“Pulei com os dois pés na Estética”, escreve Henry Miller explicando como descobriu a sua maneira de escrever prosa retratando o desregramento da vida dos seus personagens e de suas histórias, num texto rápido, quase sem fôlego, através de confissões escatológicas, doentias, espetaculares, tendo ele próprio e as amantes como centro narrativo. Na verdade, Miller marcou a segunda metade do século 20 com publicação da trilogia A crucificação encarnada, que reúne os romances Sexus, Nexus e Plexus, provocando uma formidável revolução literária, que assustou o mundo conservador, vendendo milhares de exemplares, embora hoje tenha apenas leitores raros e selecionados.

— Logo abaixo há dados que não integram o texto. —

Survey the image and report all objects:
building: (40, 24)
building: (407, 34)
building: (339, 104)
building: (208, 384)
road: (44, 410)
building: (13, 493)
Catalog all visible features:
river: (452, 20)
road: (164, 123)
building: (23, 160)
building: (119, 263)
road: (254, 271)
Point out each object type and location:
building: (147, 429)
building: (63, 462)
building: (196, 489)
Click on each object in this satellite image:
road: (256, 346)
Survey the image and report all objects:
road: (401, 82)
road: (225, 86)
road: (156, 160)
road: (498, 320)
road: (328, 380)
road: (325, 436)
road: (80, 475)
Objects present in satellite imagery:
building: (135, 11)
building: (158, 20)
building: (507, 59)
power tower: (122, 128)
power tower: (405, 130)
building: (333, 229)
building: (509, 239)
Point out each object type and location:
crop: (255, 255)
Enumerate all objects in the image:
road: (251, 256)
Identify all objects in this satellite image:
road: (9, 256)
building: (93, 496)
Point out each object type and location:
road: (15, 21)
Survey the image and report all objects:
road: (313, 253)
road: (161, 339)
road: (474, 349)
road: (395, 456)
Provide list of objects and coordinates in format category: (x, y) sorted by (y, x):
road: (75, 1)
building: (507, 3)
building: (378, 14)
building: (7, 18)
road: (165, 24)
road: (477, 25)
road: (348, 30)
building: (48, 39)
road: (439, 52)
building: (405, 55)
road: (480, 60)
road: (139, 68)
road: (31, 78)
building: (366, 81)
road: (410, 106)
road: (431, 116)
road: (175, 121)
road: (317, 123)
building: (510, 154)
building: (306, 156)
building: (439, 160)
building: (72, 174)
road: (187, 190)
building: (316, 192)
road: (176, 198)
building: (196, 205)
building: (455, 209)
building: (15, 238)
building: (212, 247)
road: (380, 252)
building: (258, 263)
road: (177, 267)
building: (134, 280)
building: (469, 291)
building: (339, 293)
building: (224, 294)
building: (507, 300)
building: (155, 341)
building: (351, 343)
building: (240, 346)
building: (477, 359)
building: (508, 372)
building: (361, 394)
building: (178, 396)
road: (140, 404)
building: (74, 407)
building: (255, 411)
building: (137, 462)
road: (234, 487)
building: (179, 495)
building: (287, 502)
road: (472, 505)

No entanto, quando ele se refere à Estética, está apenas se referindo àquela Estética tradicional, cujo único objeto é o Belo, que eliminava qualquer enfoque do Feio ou até mesmo do Sublime. No mundo contemporâneo, a Estética tem como objeto a Beleza, cujas categorias são o Belo, o Feio e o Sublime. A questão é também revolucionária porque considera, sobretudo, o Feio — Feio que chega a substituir o Belo como resultado das mudanças do gosto.
De forma que se pode dizer que Miller pulou com os dois pés no Belo, mas não na Beleza. Beleza que é quase um sinônimo de Estética, embora não seja a mesma coisa. Em certo sentido, podemos assegurar que no sentido mais estreito, ou seja, no sentido tradicional, Beleza é sinônimo de Belo, mas com imensa precariedade porque a Beleza é um conjunto de valores e não apenas um valor.
A opção de Miller é pela dissonância, pela desarmonia, até porque, para ele, escrever sobre as nossas próprias dores, alegrias e comportamentos, é uma técnica através da não-técnica.
Por tudo isso, Henry Miller diria mais tarde que para escrever sua obra mais exitosa, renunciou a toda técnica. Ingenuidade, sem dúvida. Renunciar a toda técnica é, em si mesmo, uma técnica. “Uma coisa que descobri é que a melhor técnica é não ter técnica alguma.” De forma que ele acaba de assegurar que descobriu uma técnica.
O escritor norte-americano sabia que esta não-técnica era uma espécie de encontro com a Beleza contemporânea, tendo sido ele próprio um dos seu criadores. Neste sentido, parece que consideramos feia a obra de Miller — que não é verdade. É uma bela obra mas sem considerar o belo tradicional. Belo com a feiura, com o seu escândalo, com a sua desarmonia, sem dúvida.
Sim, esta desarmonia que é também o emblema da nossa época, daí a sofisticação da música com a revolução da dissonância, ela própria uma espécie de desordem. Esta pequena mudança na frase musical, até certo ponto nem sequer notada, se revela magnífica na composição ou na execução musical.
A opção de Miller é pela dissonância, pela desarmonia, até porque, para ele, escrever sobre as nossas próprias dores, alegrias e comportamentos, é uma técnica através da não-técnica.
Muitas pessoas consideram a Estética uma espécie de ética, a ditar regras e comportamentos. Não é bem isso, claro que não é. As técnicas são caminhos e movimentos que o escritor deve escrever ou experimentar para destruir os seus próprios dilemas. Seguindo-os, não estará sempre definindo uma técnica. O que importa mesmo é o conhecimento da intimidade da narrativa até alcançar o êxito necessário.